DCA believes the city's failure to develop an effective strategy for the Hellbranch is the result of a rush to piece together a plan in the face of pressure from developers. Under pressure, the administration decided to substitute zoning for planning. In so doing, the city essentially decided in advance that every property in the zoning area is appropriate for development.
In contrast, virtually every organization and agency with an interest in Darby recommended that Columbus pursue a regional planning process. This process should seek a scientifically accepted land use plan for communities in western Franklin County. This would allow responsible growth to coexist with a healthy Darby ecosystem.
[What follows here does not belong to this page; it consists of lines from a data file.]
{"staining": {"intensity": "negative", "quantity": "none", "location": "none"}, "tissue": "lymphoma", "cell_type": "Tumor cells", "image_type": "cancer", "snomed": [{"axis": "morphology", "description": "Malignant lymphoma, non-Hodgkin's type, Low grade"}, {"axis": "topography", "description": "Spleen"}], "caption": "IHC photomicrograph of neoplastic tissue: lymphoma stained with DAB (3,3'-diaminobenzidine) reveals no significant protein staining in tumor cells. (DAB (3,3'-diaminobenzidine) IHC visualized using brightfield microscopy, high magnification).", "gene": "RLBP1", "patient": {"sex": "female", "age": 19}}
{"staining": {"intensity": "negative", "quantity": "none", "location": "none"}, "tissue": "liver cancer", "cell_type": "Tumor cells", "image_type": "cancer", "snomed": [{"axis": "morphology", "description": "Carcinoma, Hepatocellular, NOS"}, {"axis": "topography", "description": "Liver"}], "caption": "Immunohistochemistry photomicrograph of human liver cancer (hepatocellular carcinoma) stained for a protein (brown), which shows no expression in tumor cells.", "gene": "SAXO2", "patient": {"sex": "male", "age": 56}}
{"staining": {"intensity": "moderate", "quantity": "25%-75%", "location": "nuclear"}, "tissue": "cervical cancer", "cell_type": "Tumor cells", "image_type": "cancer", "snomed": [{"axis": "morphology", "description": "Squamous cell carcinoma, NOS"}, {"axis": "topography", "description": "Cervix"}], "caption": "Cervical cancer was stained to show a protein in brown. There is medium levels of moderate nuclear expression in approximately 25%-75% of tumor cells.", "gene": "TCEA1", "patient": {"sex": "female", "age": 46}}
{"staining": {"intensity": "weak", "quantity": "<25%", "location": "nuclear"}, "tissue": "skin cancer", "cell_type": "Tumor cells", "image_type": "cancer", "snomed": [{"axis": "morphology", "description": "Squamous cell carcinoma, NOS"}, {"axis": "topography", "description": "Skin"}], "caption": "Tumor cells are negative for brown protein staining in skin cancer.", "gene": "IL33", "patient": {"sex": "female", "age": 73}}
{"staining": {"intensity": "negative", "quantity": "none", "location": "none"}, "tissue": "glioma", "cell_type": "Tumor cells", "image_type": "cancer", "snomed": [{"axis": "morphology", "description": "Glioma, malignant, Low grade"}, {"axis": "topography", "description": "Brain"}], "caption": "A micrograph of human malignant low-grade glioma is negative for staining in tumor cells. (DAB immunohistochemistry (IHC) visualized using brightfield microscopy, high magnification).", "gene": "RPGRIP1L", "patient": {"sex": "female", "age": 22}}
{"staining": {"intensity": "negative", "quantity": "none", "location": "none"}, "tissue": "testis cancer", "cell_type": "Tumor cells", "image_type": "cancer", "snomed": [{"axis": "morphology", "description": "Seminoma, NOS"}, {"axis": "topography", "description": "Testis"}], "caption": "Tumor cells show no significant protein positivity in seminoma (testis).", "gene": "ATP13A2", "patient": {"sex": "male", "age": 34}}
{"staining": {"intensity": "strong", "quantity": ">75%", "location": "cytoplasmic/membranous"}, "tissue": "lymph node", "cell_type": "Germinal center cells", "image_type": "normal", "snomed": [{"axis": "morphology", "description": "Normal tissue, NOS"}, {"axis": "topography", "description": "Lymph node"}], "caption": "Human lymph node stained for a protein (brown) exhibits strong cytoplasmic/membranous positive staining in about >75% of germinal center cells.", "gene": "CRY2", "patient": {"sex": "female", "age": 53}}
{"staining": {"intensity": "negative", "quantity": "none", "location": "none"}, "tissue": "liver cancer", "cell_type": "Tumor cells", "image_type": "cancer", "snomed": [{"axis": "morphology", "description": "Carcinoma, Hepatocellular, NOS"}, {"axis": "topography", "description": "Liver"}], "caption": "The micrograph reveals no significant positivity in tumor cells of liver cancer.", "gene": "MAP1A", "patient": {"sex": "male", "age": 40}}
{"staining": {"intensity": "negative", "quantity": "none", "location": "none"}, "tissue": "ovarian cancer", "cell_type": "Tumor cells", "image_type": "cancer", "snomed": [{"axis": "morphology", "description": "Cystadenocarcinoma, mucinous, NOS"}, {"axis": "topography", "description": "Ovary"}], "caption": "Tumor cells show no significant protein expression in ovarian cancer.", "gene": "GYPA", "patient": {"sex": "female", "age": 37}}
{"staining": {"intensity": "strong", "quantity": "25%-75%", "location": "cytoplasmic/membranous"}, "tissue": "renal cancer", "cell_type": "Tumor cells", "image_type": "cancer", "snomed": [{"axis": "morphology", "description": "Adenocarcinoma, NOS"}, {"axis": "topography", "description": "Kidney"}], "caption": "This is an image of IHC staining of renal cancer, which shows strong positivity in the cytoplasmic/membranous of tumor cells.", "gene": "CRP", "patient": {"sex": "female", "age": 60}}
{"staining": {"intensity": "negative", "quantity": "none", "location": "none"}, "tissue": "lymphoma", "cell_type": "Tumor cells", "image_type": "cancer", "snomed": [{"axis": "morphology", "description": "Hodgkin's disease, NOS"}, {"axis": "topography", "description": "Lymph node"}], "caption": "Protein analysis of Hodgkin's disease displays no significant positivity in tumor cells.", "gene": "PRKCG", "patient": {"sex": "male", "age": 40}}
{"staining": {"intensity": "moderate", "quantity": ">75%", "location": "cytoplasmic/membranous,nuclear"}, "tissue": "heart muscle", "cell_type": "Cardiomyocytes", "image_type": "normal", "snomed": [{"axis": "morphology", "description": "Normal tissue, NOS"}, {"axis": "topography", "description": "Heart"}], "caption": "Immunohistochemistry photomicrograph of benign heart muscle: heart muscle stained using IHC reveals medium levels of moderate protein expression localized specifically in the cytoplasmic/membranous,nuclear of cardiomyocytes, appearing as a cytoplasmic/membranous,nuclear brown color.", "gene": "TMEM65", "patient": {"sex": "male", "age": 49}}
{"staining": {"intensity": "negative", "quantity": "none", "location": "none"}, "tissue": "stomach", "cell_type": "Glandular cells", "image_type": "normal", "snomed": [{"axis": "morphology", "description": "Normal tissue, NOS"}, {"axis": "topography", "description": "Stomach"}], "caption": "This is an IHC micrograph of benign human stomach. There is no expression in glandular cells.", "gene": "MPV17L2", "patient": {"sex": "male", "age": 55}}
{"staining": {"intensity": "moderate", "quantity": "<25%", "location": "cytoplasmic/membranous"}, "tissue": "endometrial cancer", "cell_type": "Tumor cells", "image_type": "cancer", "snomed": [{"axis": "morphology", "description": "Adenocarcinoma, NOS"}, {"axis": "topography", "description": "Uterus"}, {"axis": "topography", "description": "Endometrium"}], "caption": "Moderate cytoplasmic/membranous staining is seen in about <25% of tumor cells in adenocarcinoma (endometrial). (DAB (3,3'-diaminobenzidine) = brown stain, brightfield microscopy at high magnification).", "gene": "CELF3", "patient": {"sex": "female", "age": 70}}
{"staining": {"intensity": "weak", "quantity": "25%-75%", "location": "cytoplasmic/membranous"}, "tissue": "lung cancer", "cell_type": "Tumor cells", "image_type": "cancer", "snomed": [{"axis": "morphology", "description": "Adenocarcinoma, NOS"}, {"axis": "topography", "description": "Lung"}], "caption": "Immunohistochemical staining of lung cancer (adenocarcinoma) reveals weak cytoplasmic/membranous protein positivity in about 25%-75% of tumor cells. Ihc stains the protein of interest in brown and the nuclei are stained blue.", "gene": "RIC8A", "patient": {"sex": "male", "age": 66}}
We realize that watershed planning requires a major commitment on the part of Columbus; but only with Columbus’s strong leadership will truly nonintrusive development be possible.
Ironically, Columbus itself has proposed a more cautious approach elsewhere in the watershed. It has advocated setting aside the remainder of the Hellbranch watershed as an Environmentally Sensitive Development Area (ESDA). Under the city's proposed language, the ESDA "stipulates that no sewer
service be extended in the area until a multi-jurisdictional, multi-stakeholder advisory planning process yields its recommendations and environmentally protective conditions are in place." DCA supports this concept, but believes it is nonsensical to declare part of the watershed to be "environmentally sensitive" and part of it not. The ESDA should include the whole watershed.
There is no hurry to develop into the Darby watershed. The complexities of the problem, and the existing trends in water quality, suggest that caution is the sensible approach. Future generations of central Ohioans will be grateful if we have the foresight to value environmental prosperity over short term economic gains.